Wissenschaft und Technik 1950:

Die bedeutendsten technischen Fortschritte des Jahres spielen sich auf dem Gebiet der elektronischen Rechner ab. Zu erkennen ist das allein schon durch die erste Buchpublikation zum Thema Computerprogrammierung. Das Werk heißt »Die Vorbereitung von Programmen für elektronische Digitalrechner« und stammt von dem Wissenschaftsautor Maurice V. Wilkes.

Bisher wurden Computer nicht in Serienfertigung, sondern nur vereinzelt als riesige und extrem teure Spezialanlagen für wissenschaftliche Aufgaben oder für die Anwendung auf dem Gebiet militärischer Strategie gebaut. In den USA gründet die Firma Eckert and Mauchly Computer Company die UNIVAC-Handelsgesellschaft, die es sich zum Ziel setzt, programmierbare Elektronenrechner für den kaufmännischen Einsatz auf den Markt zu bringen. Als erstes Gerät dieser Art stellt sie den »UNIVAC I« vor, der zugleich der erste in Serienfertigung produzierte Computer der Welt ist. Eine erhebliche Bereicherung der Computertechnik ist die Einführung von neuen magnetischen Datenspeichermedien. Bei der US-amerikanischen Großrechenanlage »MARK III« ersetzen erstmals Magnetbänder die bisher üblichen Lochstreifen und Lochkarten als Peripherspeicher. Für die zentralen Speichereinheiten kommen ebenfalls neue Speicherelemente in Gebrauch: Ferritkerne.

Neue Werkstoffe bietet auch die chemische Industrie: Der bundesdeutsche Chemiekonzern BASF entwickelt einen sehr leichten Hartschaum aus Polystyrol. Das als »Styropor« vermarktete Material ist geschlossenporig und hat hervorragende Schall- und Wärmeisolationseigenschaften. Es eignet sich auch gut für die Herstellung von Verpackungsformteilen. In den USA werden erstmals Kunstfasern aus Polyacrylnitril erzeugt und unter dem Markennamen »Orion« angeboten. Wenig später kommen ähnliche Textilfasern als »Dralon« auf den deutschen Markt.
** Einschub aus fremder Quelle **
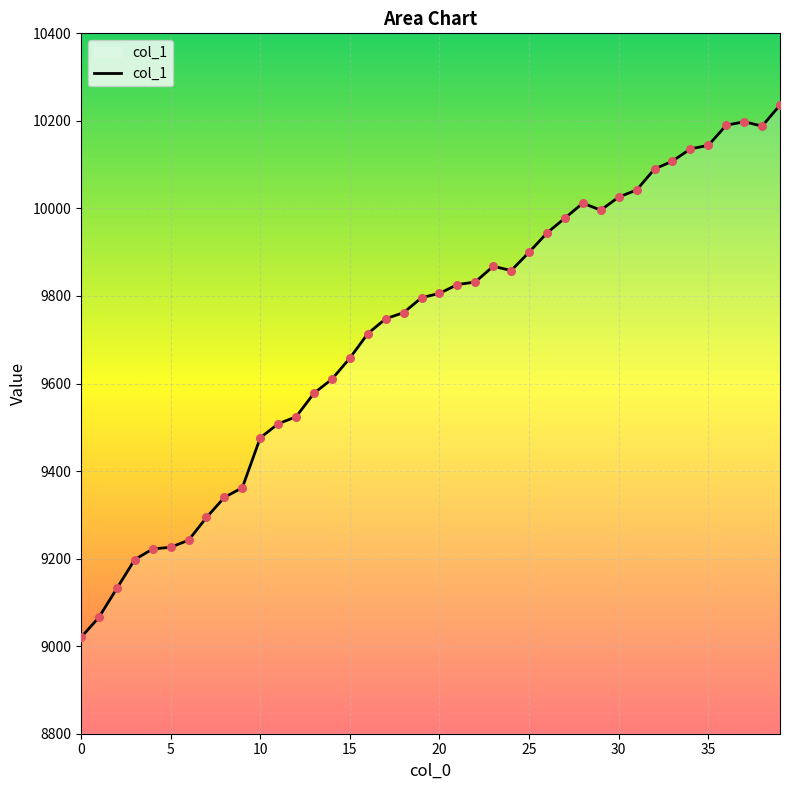

What is the difference between the maximum and minimum values?

1216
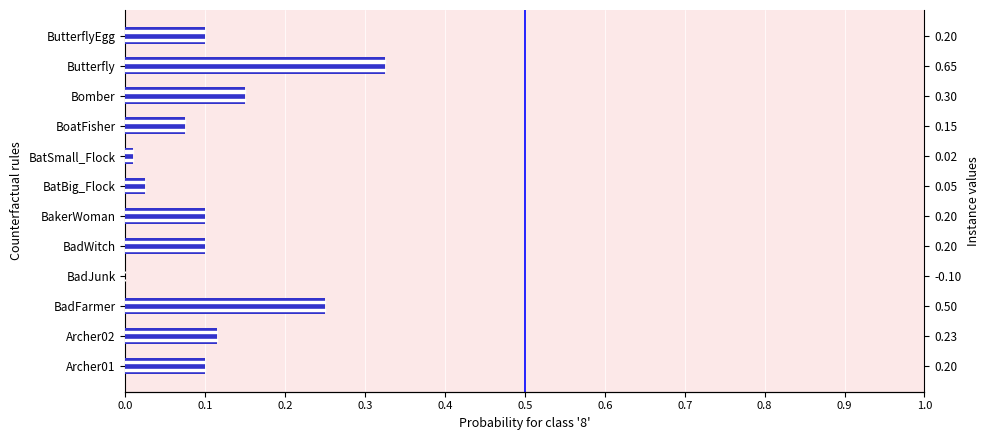

What position from the right is BadFarmer?

10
In der Landwirtschaft erobern – wie in den USA seit Jahren zu beobachten – große Erntemaschinen Mitteleuropa. Mehr und mehr wird die industrielle Produktion von der Großserienfertigung bestimmt. So bringen die Nürnberger Grundig-Werke den ersten UKW-Radioempfänger in großen Stückzahlen auf den Markt. Und die Kraftfahrzeugindustrie liefert in den Industrienationen so rationell gefertigte Personenautos, dass diese Fahrzeuge nicht mehr allein für die Oberschicht erschwinglich sind.